• [TASK STATEMENT] Below is a listing; retype exactly the lines between the one containing "Figure 5. SEM" and the one containing "Table 5. ROR", inclusive, minus the pictures.

(Beginning of INFORMATION SHOWN)

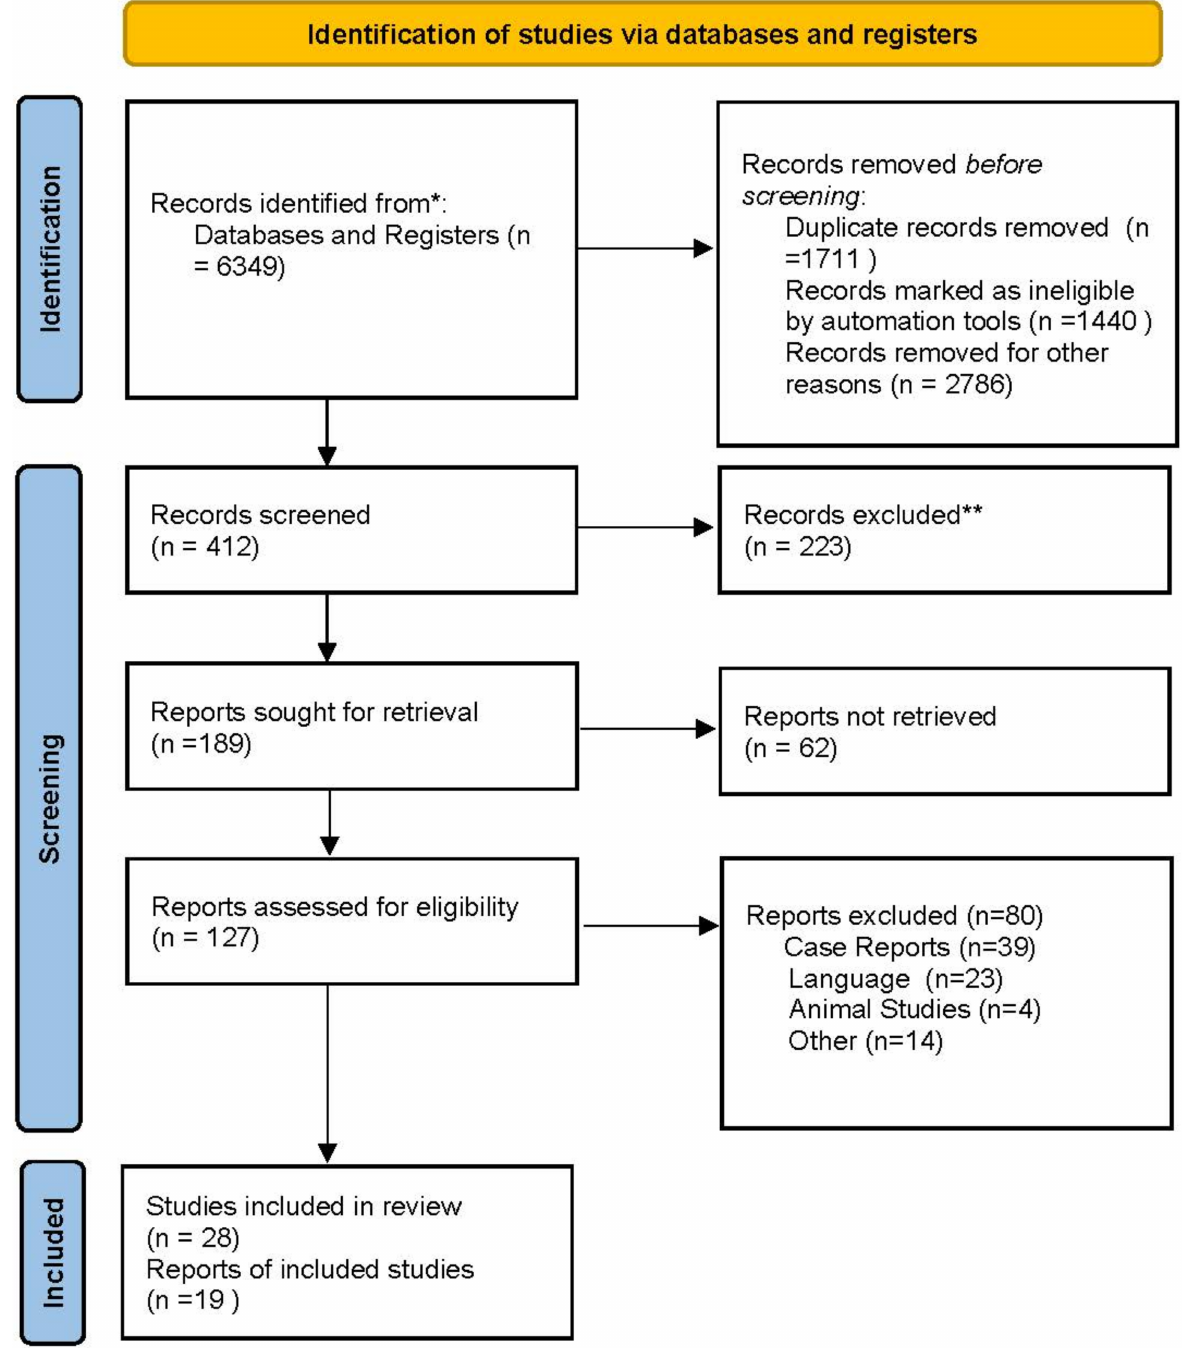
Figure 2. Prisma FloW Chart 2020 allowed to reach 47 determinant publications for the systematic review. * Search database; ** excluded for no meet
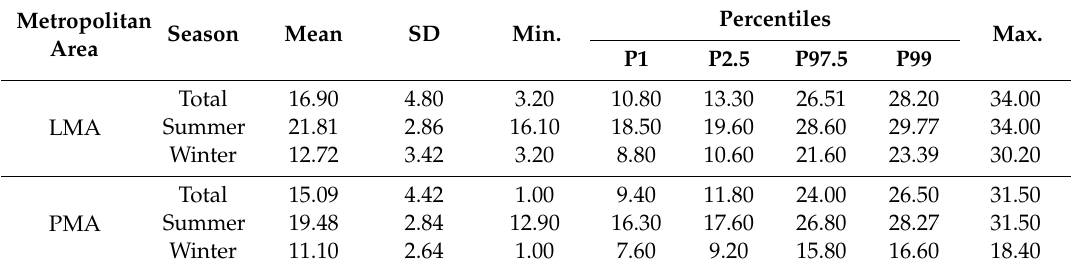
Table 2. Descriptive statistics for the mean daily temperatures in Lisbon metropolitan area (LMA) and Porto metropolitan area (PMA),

(End of INFORMATION SHOWN)
(Beginning of INFORMATION SHOWN)

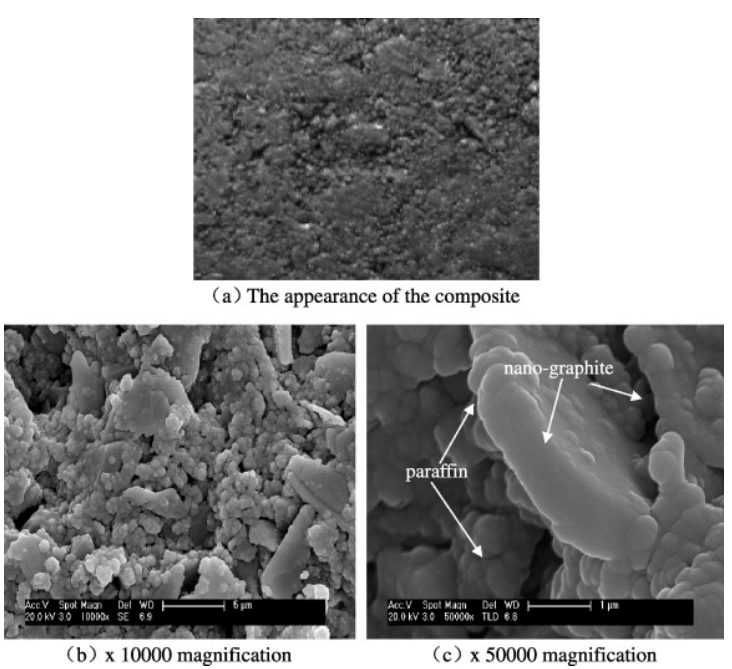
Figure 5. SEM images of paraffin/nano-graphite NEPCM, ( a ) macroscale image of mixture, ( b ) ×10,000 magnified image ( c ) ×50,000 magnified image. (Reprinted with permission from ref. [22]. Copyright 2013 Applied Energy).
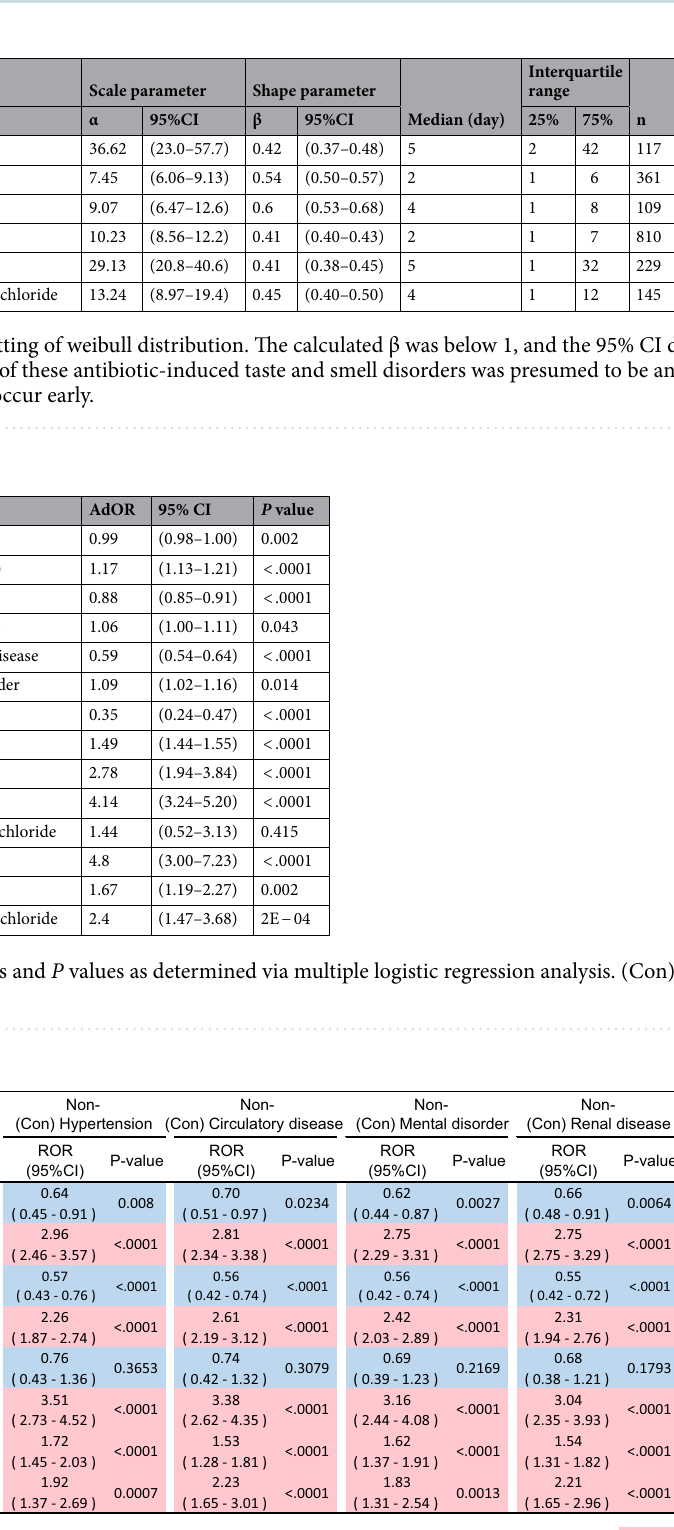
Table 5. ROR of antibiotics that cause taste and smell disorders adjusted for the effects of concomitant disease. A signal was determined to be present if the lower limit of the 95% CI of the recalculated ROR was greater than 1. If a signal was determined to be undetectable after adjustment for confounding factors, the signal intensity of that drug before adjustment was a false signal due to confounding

(End of INFORMATION SHOWN)

• [EXERCISE RESULT]
Figure 5. SEM images of paraffin/nano-graphite NEPCM, ( a ) macroscale image of mixture, ( b ) ×10,000 magnified image ( c ) ×50,000 magnified image. (Reprinted with permission from ref. [22]. Copyright 2013 Applied Energy).
Table 5. ROR of antibiotics that cause taste and smell disorders adjusted for the effects of concomitant disease. A signal was determined to be present if the lower limit of the 95% CI of the recalculated ROR was greater than 1. If a signal was determined to be undetectable after adjustment for confounding factors, the signal intensity of that drug before adjustment was a false signal due to confounding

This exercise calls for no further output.